Source material Block Start

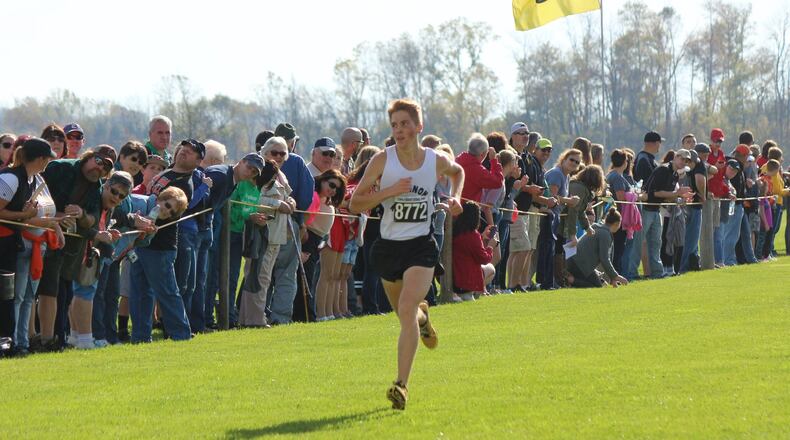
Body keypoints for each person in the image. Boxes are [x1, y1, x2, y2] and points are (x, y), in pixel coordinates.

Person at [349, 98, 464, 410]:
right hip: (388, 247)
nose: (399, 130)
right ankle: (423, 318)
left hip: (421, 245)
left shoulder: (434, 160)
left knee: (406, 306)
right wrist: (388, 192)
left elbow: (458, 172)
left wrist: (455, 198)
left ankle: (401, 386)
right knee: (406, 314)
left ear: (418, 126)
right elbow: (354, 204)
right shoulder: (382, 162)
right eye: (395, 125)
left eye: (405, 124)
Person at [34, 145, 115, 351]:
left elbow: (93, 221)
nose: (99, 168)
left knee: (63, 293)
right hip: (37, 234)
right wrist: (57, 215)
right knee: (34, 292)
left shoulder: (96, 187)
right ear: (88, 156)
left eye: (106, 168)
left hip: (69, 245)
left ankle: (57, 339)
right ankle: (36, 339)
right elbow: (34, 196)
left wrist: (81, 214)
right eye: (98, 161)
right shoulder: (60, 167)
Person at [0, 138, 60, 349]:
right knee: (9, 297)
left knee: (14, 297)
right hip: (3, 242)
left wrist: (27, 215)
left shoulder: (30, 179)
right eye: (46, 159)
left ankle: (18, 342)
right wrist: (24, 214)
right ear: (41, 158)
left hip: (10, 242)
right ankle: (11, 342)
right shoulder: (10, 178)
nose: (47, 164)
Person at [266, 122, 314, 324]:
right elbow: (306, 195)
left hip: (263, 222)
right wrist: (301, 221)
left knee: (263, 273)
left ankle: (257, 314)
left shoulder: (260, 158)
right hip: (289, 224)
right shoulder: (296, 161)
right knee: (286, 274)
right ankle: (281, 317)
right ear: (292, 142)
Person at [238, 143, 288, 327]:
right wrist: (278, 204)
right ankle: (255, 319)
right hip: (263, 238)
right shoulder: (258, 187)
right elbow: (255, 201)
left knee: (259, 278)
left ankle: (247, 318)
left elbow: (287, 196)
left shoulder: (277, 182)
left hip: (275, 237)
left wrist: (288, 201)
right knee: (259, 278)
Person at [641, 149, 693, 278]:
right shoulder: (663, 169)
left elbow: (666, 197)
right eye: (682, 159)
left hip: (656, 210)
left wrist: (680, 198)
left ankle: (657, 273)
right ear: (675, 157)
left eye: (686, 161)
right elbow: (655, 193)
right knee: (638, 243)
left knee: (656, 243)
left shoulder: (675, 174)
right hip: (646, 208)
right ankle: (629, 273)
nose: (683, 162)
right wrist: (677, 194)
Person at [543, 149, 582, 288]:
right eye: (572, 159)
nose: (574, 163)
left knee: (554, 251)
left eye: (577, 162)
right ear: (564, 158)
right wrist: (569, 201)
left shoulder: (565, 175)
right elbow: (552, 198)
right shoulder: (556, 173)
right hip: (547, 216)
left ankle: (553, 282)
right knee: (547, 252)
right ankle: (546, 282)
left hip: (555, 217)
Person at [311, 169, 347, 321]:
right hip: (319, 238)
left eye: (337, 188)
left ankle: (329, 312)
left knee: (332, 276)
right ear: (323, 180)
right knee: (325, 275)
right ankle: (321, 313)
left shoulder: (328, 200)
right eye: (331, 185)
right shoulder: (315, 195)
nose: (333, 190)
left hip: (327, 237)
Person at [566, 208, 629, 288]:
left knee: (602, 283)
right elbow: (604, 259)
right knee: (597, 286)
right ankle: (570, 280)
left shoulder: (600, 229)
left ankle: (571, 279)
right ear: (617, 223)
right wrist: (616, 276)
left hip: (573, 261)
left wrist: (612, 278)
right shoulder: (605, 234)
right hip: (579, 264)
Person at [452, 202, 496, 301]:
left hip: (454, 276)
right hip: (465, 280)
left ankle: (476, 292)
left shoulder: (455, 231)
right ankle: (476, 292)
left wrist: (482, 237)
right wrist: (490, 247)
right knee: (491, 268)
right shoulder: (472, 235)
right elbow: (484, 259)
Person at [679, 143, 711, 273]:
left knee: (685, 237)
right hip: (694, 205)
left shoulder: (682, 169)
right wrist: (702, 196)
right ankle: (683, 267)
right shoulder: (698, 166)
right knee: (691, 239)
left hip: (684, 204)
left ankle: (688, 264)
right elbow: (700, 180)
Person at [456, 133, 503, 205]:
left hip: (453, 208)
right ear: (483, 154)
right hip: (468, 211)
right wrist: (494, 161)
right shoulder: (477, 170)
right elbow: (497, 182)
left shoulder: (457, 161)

Source material Block End
Source material Block Start

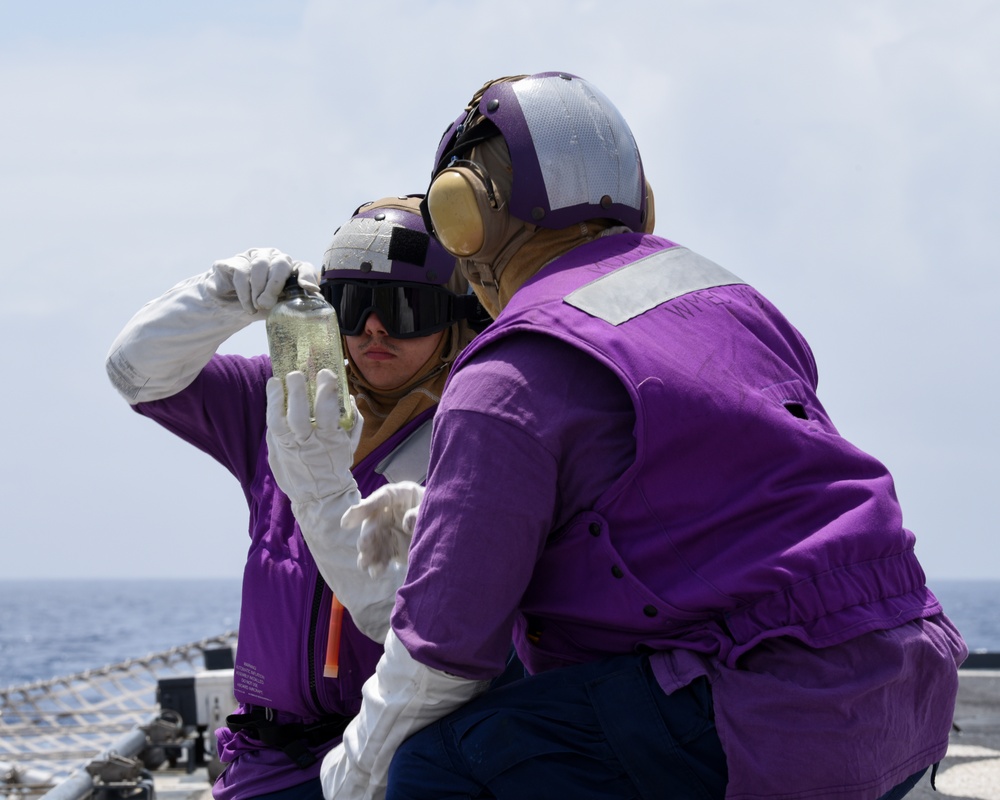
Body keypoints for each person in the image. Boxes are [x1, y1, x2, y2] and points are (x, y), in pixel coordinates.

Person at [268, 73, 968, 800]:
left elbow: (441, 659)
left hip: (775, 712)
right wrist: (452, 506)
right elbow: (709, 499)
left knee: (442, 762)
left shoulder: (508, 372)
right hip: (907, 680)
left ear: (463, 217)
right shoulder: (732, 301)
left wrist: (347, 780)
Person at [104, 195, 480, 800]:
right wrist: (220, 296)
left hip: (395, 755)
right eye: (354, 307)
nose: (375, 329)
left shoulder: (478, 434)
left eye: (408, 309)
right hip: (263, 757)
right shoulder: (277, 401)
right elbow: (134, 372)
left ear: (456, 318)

Source material Block End
Source material Block Start

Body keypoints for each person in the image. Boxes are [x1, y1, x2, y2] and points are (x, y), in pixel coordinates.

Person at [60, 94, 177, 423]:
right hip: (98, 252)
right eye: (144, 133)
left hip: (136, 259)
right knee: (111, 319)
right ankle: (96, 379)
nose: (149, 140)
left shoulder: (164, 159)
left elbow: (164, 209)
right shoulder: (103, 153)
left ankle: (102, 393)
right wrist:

Source material Block End

What to work on -
Your task is to retype the entries verbatim, starting with the line that holds "right wrist: (490, 247)" and stopping after the line that holds "right elbow: (700, 180)".

Result -
right wrist: (490, 247)
right knee: (491, 268)
right shoulder: (472, 235)
right elbow: (484, 259)
Person at [679, 143, 711, 273]:
left knee: (685, 237)
right hip: (694, 205)
left shoulder: (682, 169)
right wrist: (702, 196)
right ankle: (683, 267)
right shoulder: (698, 166)
right knee: (691, 239)
left hip: (684, 204)
left ankle: (688, 264)
right elbow: (700, 180)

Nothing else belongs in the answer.